HBS Professor and VC expert Paul Gompers has written extensively about the benefits ofspecialization in venture capital, stating, “Increasing firm specialization enhances firm performance.” Gompers explains one reason for this is related to the firm’s ability to better exploit the timing of intra-sector shifts and market segment changes.
This point is quite relevant to Sapphire’s success. While VC specialization is not unique to Sapphire, the firm has excelled in its ability to recognize and capitalize on key enterprise dynamics.
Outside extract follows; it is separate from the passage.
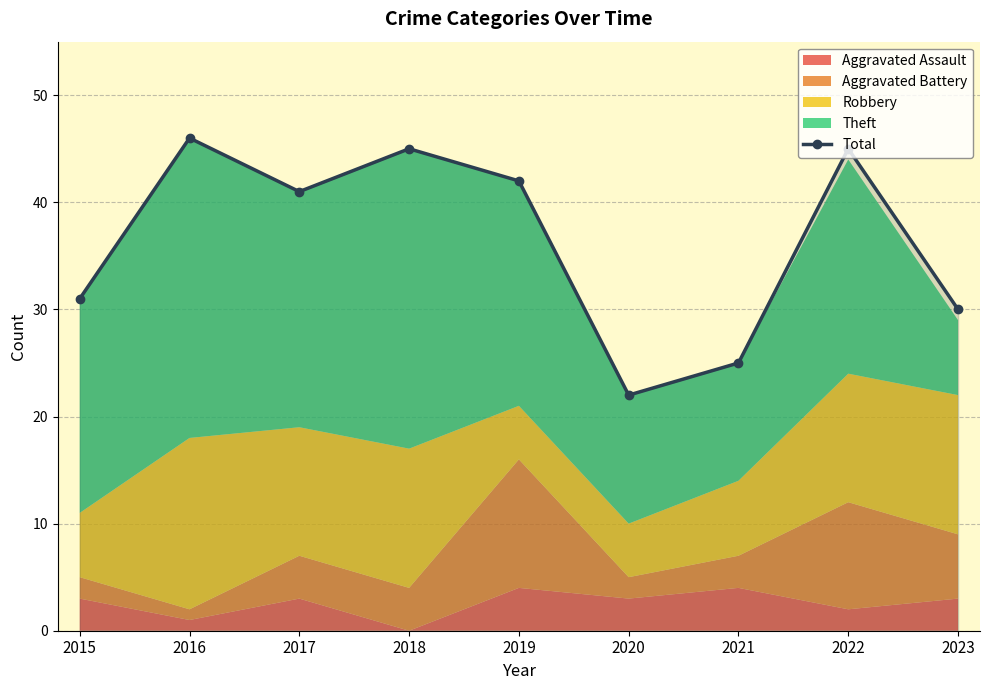

What value does the data have at 2016, to the nearest 5?

45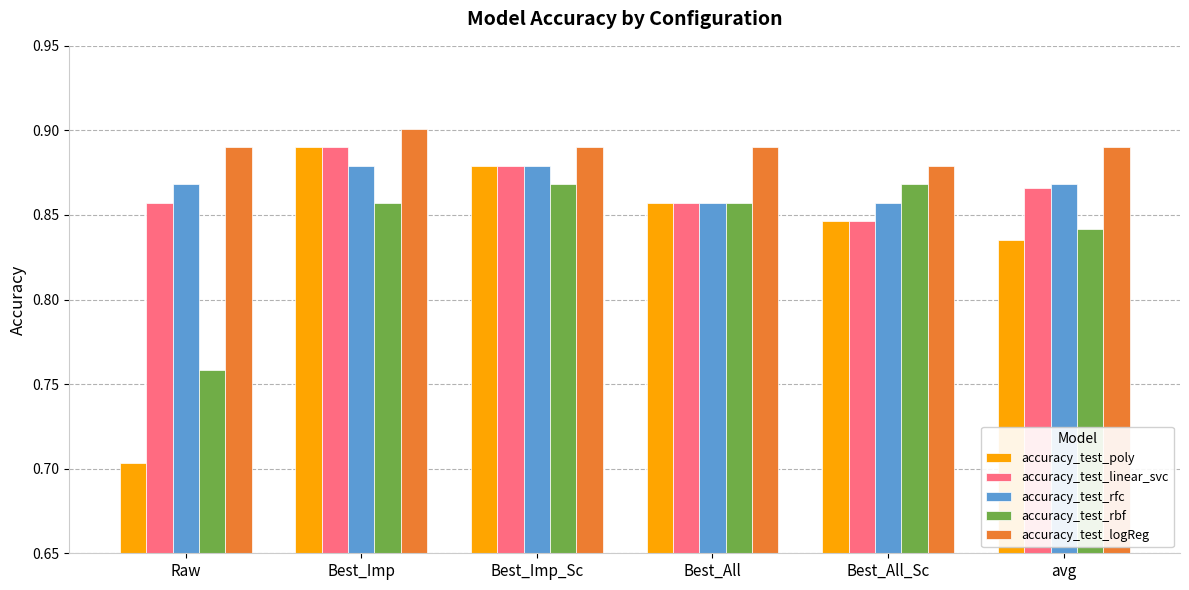

What is the total value across all series at Raw?

4.1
Marakovic points to three enterprise market developments it has focused on as examples, including: Consumerization of IT (e.g., LinkedIn, Square, Localytics), Horizontal/Vertical SaaS (e.g., Docusign, ExactTarget, Five9, Socrata, IEX) and Business Intelligence/Analytics (e.g., Looker, Alteryx, Jaspersoft).
With another of its portfolio companies, Nutanix, recently filing to go public, Sapphire’s approach and focus may help it continue as one of the top-performing venture funds. But don’t expect to read a lot of articles about them along the way.